● BRIEF A: Reproduce the following excerpt about a Korean American comedian in South Korea in full, word for word.

### TEXT PROVIDED ###

Slipping on ice: “I realized I’m old. When a young person falls, it’s funny.... When I fell, everyone was like ‘ahjussi, are you OK?’”

The Korean belief that falling asleep with a fan on will kill you: “I slept with it on for a month. I’m alive.... Then I got the electricity bill. I wanted to die.”

Between the quips, there were glimpses of introspection.

“It’s hard for Korean Americans to live in Korea. You get a bit of an identity crisis,” he told the crowd. “Like a bulgogi burger. When a Korean person eats it, it kind of tastes Korean, but it’s not Korean food. When an American person looks at it, it looks like a burger, but it’s not.”

In November, Cho performed in the first episode of a new stand-up comedy show on KBS, South Korea’s national broadcaster.

Still, after two years in Korea, he says he is still looking for his groove in his second language. He thinks in English and translates in his head.

At least his vocabulary has improved dramatically. He now knows the words for birth control, DUI checkpoint, even a few different ways to say oral sex that usually make people laugh.

Eventually, he plans to move back to California, with more stories to unspool onstage.

And maybe one day, if stand-up takes off in South Korea, people will remember the funny Korean American dude from Los Angeles who helped get it started.

### DATA RECORDS ###

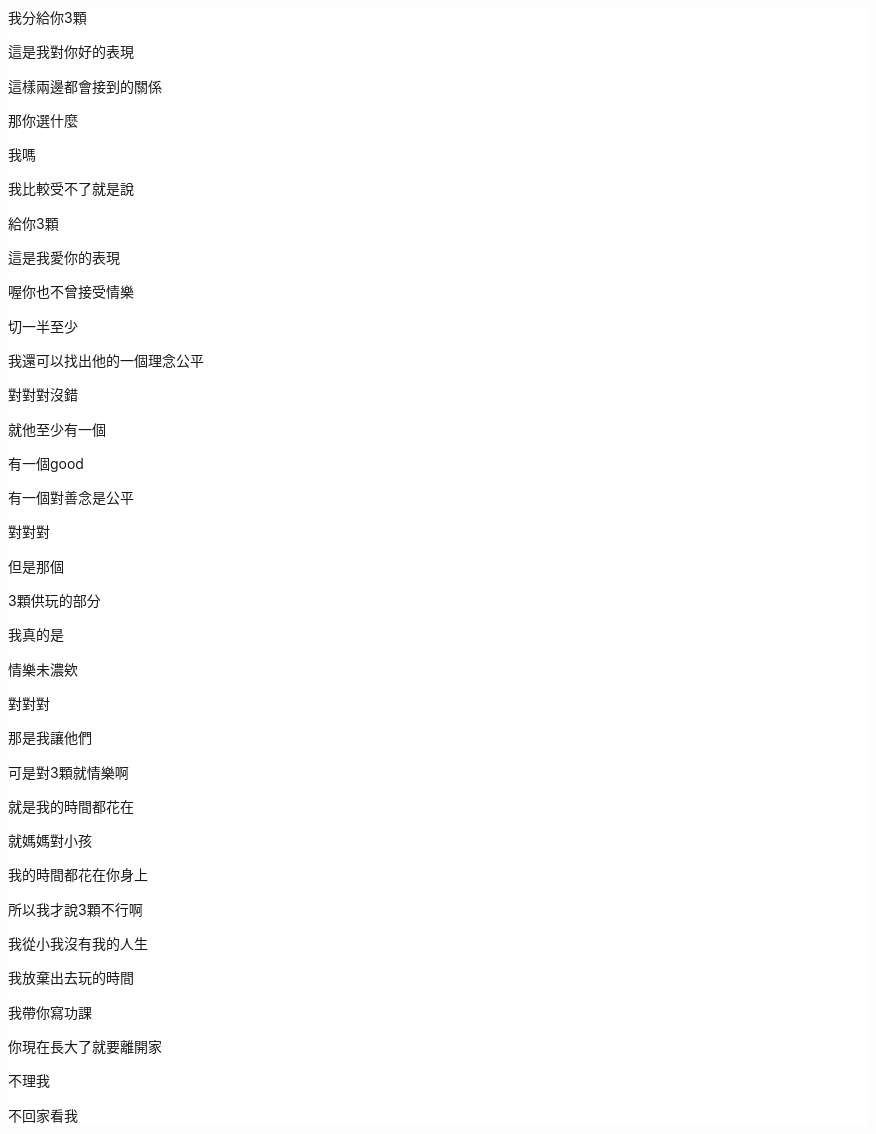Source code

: 我分給你3顆

這是我對你好的表現

這樣兩邊都會接到的關係

那你選什麼

我嗎

我比較受不了就是說

給你3顆

這是我愛你的表現

喔你也不曾接受情樂

切一半至少

我還可以找出他的一個理念公平

對對對沒錯

就他至少有一個

有一個good

有一個對善念是公平

對對對

但是那個

3顆供玩的部分

我真的是

情樂未濃欸

對對對

那是我讓他們

可是對3顆就情樂啊

就是我的時間都花在

就媽媽對小孩

我的時間都花在你身上

所以我才說3顆不行啊

我從小我沒有我的人生

我放棄出去玩的時間

我帶你寫功課

你現在長大了就要離開家

不理我

不回家看我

###

● BRIEF B: Write out the listing above line for line, without changing a word, and leave out any picture.

● WORKED SOLUTION A:
Slipping on ice: “I realized I’m old. When a young person falls, it’s funny.... When I fell, everyone was like ‘ahjussi, are you OK?’”

The Korean belief that falling asleep with a fan on will kill you: “I slept with it on for a month. I’m alive.... Then I got the electricity bill. I wanted to die.”

Between the quips, there were glimpses of introspection.

“It’s hard for Korean Americans to live in Korea. You get a bit of an identity crisis,” he told the crowd. “Like a bulgogi burger. When a Korean person eats it, it kind of tastes Korean, but it’s not Korean food. When an American person looks at it, it looks like a burger, but it’s not.”

In November, Cho performed in the first episode of a new stand-up comedy show on KBS, South Korea’s national broadcaster.

Still, after two years in Korea, he says he is still looking for his groove in his second language. He thinks in English and translates in his head.

At least his vocabulary has improved dramatically. He now knows the words for birth control, DUI checkpoint, even a few different ways to say oral sex that usually make people laugh.

Eventually, he plans to move back to California, with more stories to unspool onstage.

And maybe one day, if stand-up takes off in South Korea, people will remember the funny Korean American dude from Los Angeles who helped get it started.

● WORKED SOLUTION B:
Source code

: 我分給你3顆

這是我對你好的表現

這樣兩邊都會接到的關係

那你選什麼

我嗎

我比較受不了就是說

給你3顆

這是我愛你的表現

喔你也不曾接受情樂

切一半至少

我還可以找出他的一個理念公平

對對對沒錯

就他至少有一個

有一個good

有一個對善念是公平

對對對

但是那個

3顆供玩的部分

我真的是

情樂未濃欸

對對對

那是我讓他們

可是對3顆就情樂啊

就是我的時間都花在

就媽媽對小孩

我的時間都花在你身上

所以我才說3顆不行啊

我從小我沒有我的人生

我放棄出去玩的時間

我帶你寫功課

你現在長大了就要離開家

不理我

不回家看我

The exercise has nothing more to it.